Small groups should connect several times over the course of your program whether you are running a one-day or several week program. If you are running a one-day program that students register for, the expectation is that they are available at any time for the full program. If you are stretching your program out over several weeks, you may run into conflicts if you schedule a set meeting day and time for students. Incoming students as well as your orientation leaders may be juggling jobs and internships, summer classes, or family responsibilities at the same times that might be convenient for you. To conquer this, we recommend setting up a variety of days and times for meetings to occur. Perhaps you survey your orientation staff for their availability first, depending on how many groups you plan to manage, set a variety of days of the week and times for your incoming students to rank their preferences. Slate offers this functionality, or you can use a simple Google Form to create a ranking preference. From there, match students into their groups. If you are interested in having Wisr help create these small groups, we can use existing data to form matches. If you need to collect additional information for the matches, we can design a simple Typeform that collects student preferences.

Personal Connections

Personal interactions are critical to students feeling connected to institutions. One way to deepen personal connections is through one-on-one calls between students and college staff and/or student orientation leaders. Wisr technology has the capabilities to offer secure bridge-line calls between members of your community without the exchange of personal information. The default setting for Wisr Orientation clients is to have the call function disabled, but we can easily switch it on for any period of time during your orientation. Please note, that it can only be turned on and off for your entire member community and cannot be limited to certain member types. We also recommend you check out how to Configure Agendas for those calls and determine whether that feature is necessary.
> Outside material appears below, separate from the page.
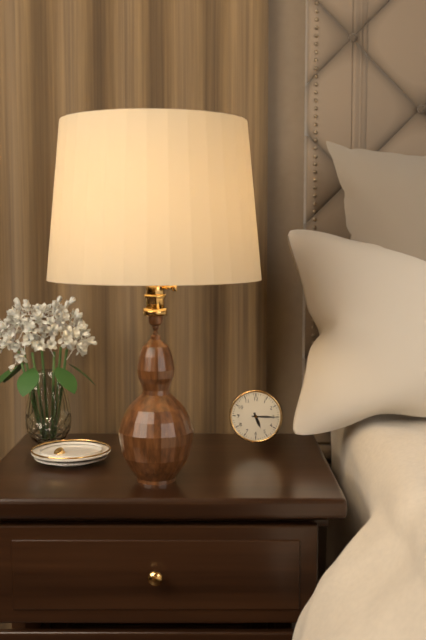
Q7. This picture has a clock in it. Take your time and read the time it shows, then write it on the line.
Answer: 5:15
Activities/Resources Fairs

Thinking about how to host a virtual activities or resource fair is a complicated matter. We liken the situation to a virtual career fair, and to really replicate the best experience possible would mean needing to contract a separate and expensive platform to create the most similar experience of having hundreds of tables out on your central quad for students to mix and mingle. We have come up with four alternative solutions that would allow for similar interactions, and each institution will need to decide which best fits their needs.

We will be the first to admit that none of these are likely perfect and will not be the same brisk fall breeze, free food, and running into old friends fairs that we all know and love. But they are all great options to introduce your students to the wide array of services available on campus and opportunities to be involved in at your institution. If done well, they could also be an unbelievable source of content and activity in your Wisr site. We recommend that you access the GetWisr Network, where you can watch our Webinar on how to use Wisr to run Wisr Open Houses on your site for day-long or week-long events.

Student Center/Union Party

If you typically include a party in your Orientation schedule that explores different rooms of your student center or union, why not recreate that event at home? Different vibes for different spaces! Create Zoom links for each room and set a vibe:

  • Dance party in the ballroom/living room – hire your favorite campus DJ to spin.
  • Snacks in the coffee shop/kitchen – is it weird to eat and drink while on Zoom? Not if everyone is doing it!
  • Zen space in the lounge/den, chill out and chat with your classmates
  • Game night in the game room – see the Social Programming Ideas article in the Content Ideas Community in the Wisr Customers Network
  • Live performance of your favorite local cover band on the quad (or in the backyard!).